En effet, comme tout le monde, j’ai été alerté par les déclarations alarmées du Premier ministre canadien. Lors des négociations commerciales entre le Canada et les États-Unis, Donald Trump s’en est pris au Québec et à sa population en ciblant ses lois de protection et de promotion de la langue française, qui sont l’honneur du Canada bilingue. J’ai donc aussitôt sollicité cette rencontre d’amitié avec les Canadiens.
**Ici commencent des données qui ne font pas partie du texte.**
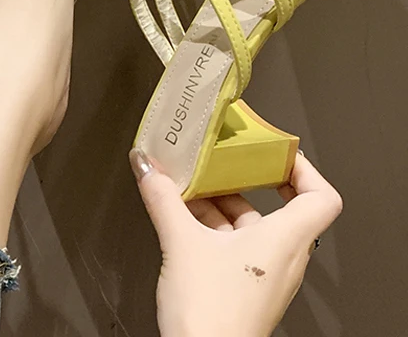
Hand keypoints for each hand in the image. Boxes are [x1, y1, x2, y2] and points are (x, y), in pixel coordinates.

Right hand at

L’ingérence odieuse des USA, prétendument au nom des impératifs du marché et de la liberté de circulation des marchandises, est insupportable. Le peuple français, le Canada et notamment le Québec sont unis par un lien indéfectible. Notre langue commune est une culture vivante que nous avons en partage. La liberté du Québec et la souveraineté du Canada importent donc directement aux Français.
J’ai donc voulu exprimer comme français au peuple canadien en général et au Québec en particulier la fraternité, une solidarité et un soutien déterminés. Nous nous tiendrons fermement à leurs côtés en toutes circonstances.
J’ai déjà eu l’occasion de leur exprimer directement ce message lors d’un déplacement en 2025 au Québec, à Montréal. En réponse au projet de Donald Trump d’annexer le Canada pour en faire le 51ème État des États-Unis d’Amérique, j’avais rappelé le refus du Canada : « no, means no, in english as in french » ; « non signifie non, en anglais comme en français ». Depuis lors, les menaces se sont aggravées et même étendues aux départements français des Caraïbes.
Ceci me donne l’occasion de prendre l’engagement suivant : si notre peuple me confie sa présidence en 2027, nous ferons bloc avec le Canada face aux appétits de son grossier voisin. Je le rappelle : comme puissance en Europe, la France est directement concernée. Nous n’oublions pas comment il menace d’invasion le territoire européen du Groenland. À présent, il semble considérer les îles françaises de Martinique et de Guadeloupe comme zones soumises aux États-Unis.
Mieux vaut faire savoir dès maintenant que cela n’est pas accepté sous quelque forme que ce soit par les Français. Cela me permet d’affirmer aussi à cette occasion la nécessité d’une francophonie politique avancée, partie prenante de la recomposition de la scène géopolitique mondiale en cours.